Das musste reichen. Bisher hatte es schon zwei Überraschungen gegeben, und die Nacht war noch jung. Die Agentin war bereits Numéro deux. Ein fremdes Nachtgeschöpf war Numéro un gewesen – ein bärtiger Schwarzer in Jeans, heraushängendem Jeanshemd mit Perlmuttknöpfen und Schlangenlederstiefeln, begleitet von einem Sterblichen, der etwas von einem Geek hatte.

»Ist mir eine Ehre, Llygad«, hatte der Fremde gesagt, als ihn Von nach Waffen abgetastet hatte. Doch seine starre Körperhaltung hatte im krassen Gegensatz zu dieser so locker klingenden Äußerung gestanden.

Genau wie übrigens auch das amüsierte Grinsen seines Kumpels.

Von wandte seine Aufmerksamkeit wieder der Schlange vor ihm zu. Er lächelte zwei attraktiven jungen Dingern zu, die sich aneinanderklammerten, lachten und ihn mit drogenerweiterten Pupillen anhimmelten. Er konnte sie wittern – Sandelholz, Vanille und ein beißendes chemisches Aroma. Einen Augenblick lang lauschte er dem Rauschen des Blutes in ihren Adern.

Mit einer angedeuteten Verneigung nahm er dann die Samtkordel vom Haken und winkte die beiden durch. Die Erste – mit honigblondem Haar und dunklen Augen – fasste nach seiner Hand und küsste sie. Der Druck ihrer weichen, warmen Lippen war noch einen Augenblick auf Vons Haut zu spüren, als sie ihn bereits nicht mehr berührte. Ihr Kuss lief seinen Arm hinauf und kribbelnd sein Rückgrat hinunter.

Sie sah ihn mit einem bewundernden Blick an. »Nachtgeschöpf«, seufzte sie betört und warf ihm eine Kusshand zu, ehe ihre kichernde Freundin sie am Arm nahm und in den Club führte.

In Von regte sich der Hunger. Der verführerisch-warme Vanilleduft der Sterblichen lockte ihn. Er holte tief Luft und tastete den nächsten Wartenden ab. Währenddessen suchte er die wogende Menge nach jemandem ab, der nicht hierhergehörte. So wie diese Agentin. Agenten arbeiteten selten allein – das wusste er.

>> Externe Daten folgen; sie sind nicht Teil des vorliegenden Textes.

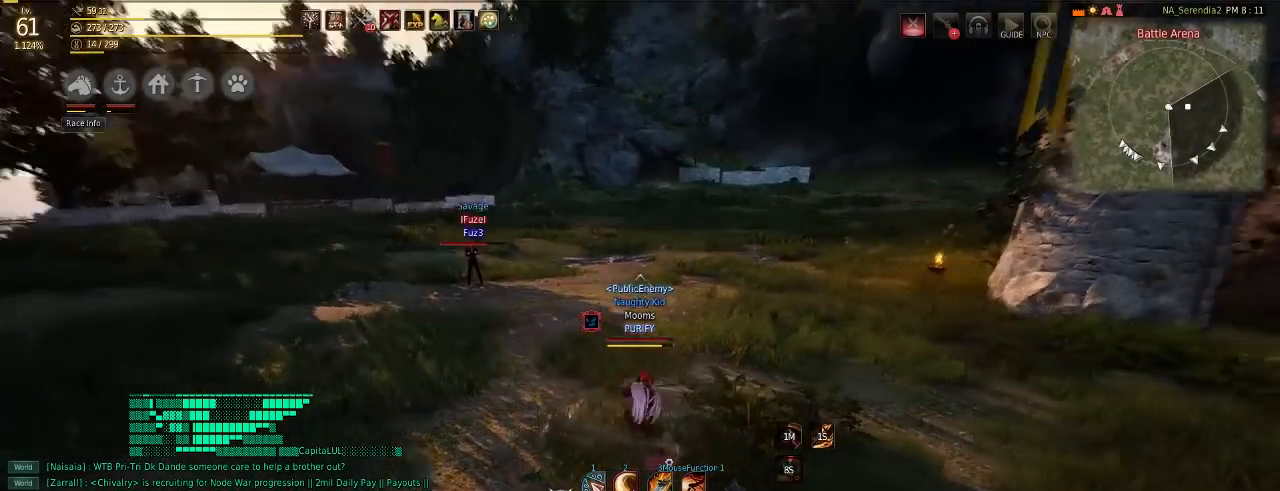
{"keys": [], "mouse": [], "events": []}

Er verdrängte seinen Hunger. Er musste konzentriert bleiben. Dies war keine Nacht, um von warmer Haut, heißem Blut und erotischem Gekicher zu träumen. Nicht, wenn sich eine FBI-Agentin im Club befand – und ein fremdes Nachtgeschöpf.

 

Ginas Kopf ruhte an Dantes Schulter, als er in ihren weißen Hals biss. Blut – heiß, üppig und kokaindurchsetzt – tropfte ihm in den Mund. Er nahm es bedächtig zu sich, in genau bemessenen Schlucken. Währenddessen ließ er seine Hand in ihr aufgeschnürtes Korsett gleiten und begann, ihre feste, warme Brust zu liebkosen. Ihre Brustwarze wurde bei seiner Berührung sogleich hart. Sie stöhnte und keuchte. Dante legte den Arm um ihre Taille und presste sie noch enger an sich.

Gina drückte den Rücken durch, und Dante blickte hinunter zu der Stelle, wo Jay am Boden vor dem Bett kniete und seine Hände unter Ginas nackten Hintern geschoben hatte. Das Gesicht hatte er zwischen ihren Schenkeln vergraben.

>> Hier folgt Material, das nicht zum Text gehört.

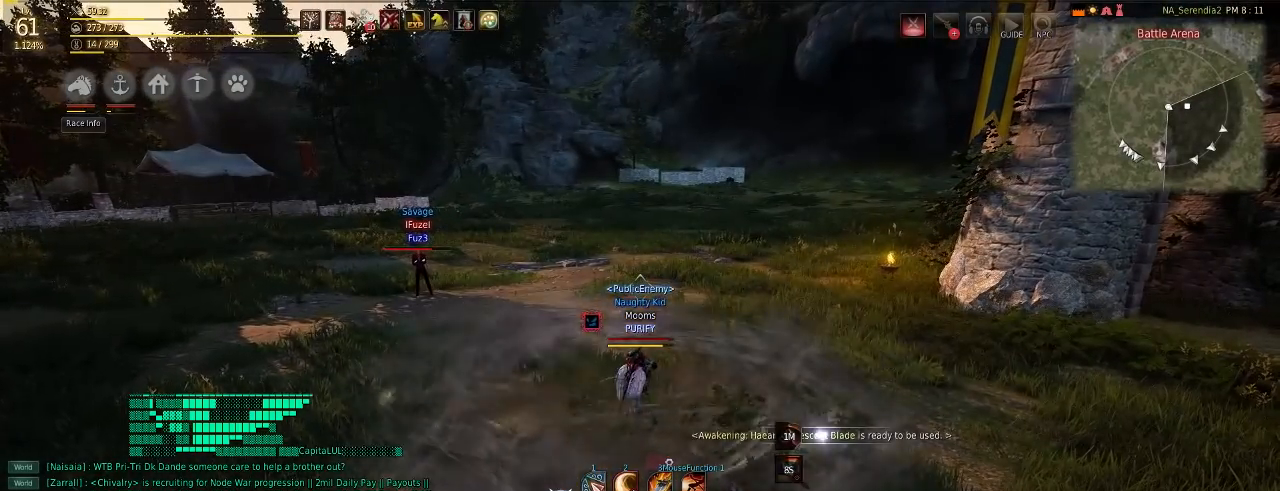
{"keys": [], "mouse": [], "events": []}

Dante merkte, wie sich etwas in ihm regte und er hart wurde. Er schloss die Augen und trank. Ginas Stöhnen nahm an Häufigkeit und Dringlichkeit zu. Er lauschte dem leisen Scheuern ihrer halterlosen Strümpfe auf dem Chenille der Tagesdecke, horchte auf Jays dumpfen Atem, hörte Ginas pochendes Herz und das Knirschen seiner eigenen Lederhose, als er sich auf der Matratze bewegte.

Eine tonlose Stimme – ein wortloses Lied – drang in seine brennenden Gedanken und rüttelte ihn auf, so dass er einen Moment lang den berauschenden Geschmack von Ginas Blut vergaß. Sorge drang flüsternd in sein Bewusstsein.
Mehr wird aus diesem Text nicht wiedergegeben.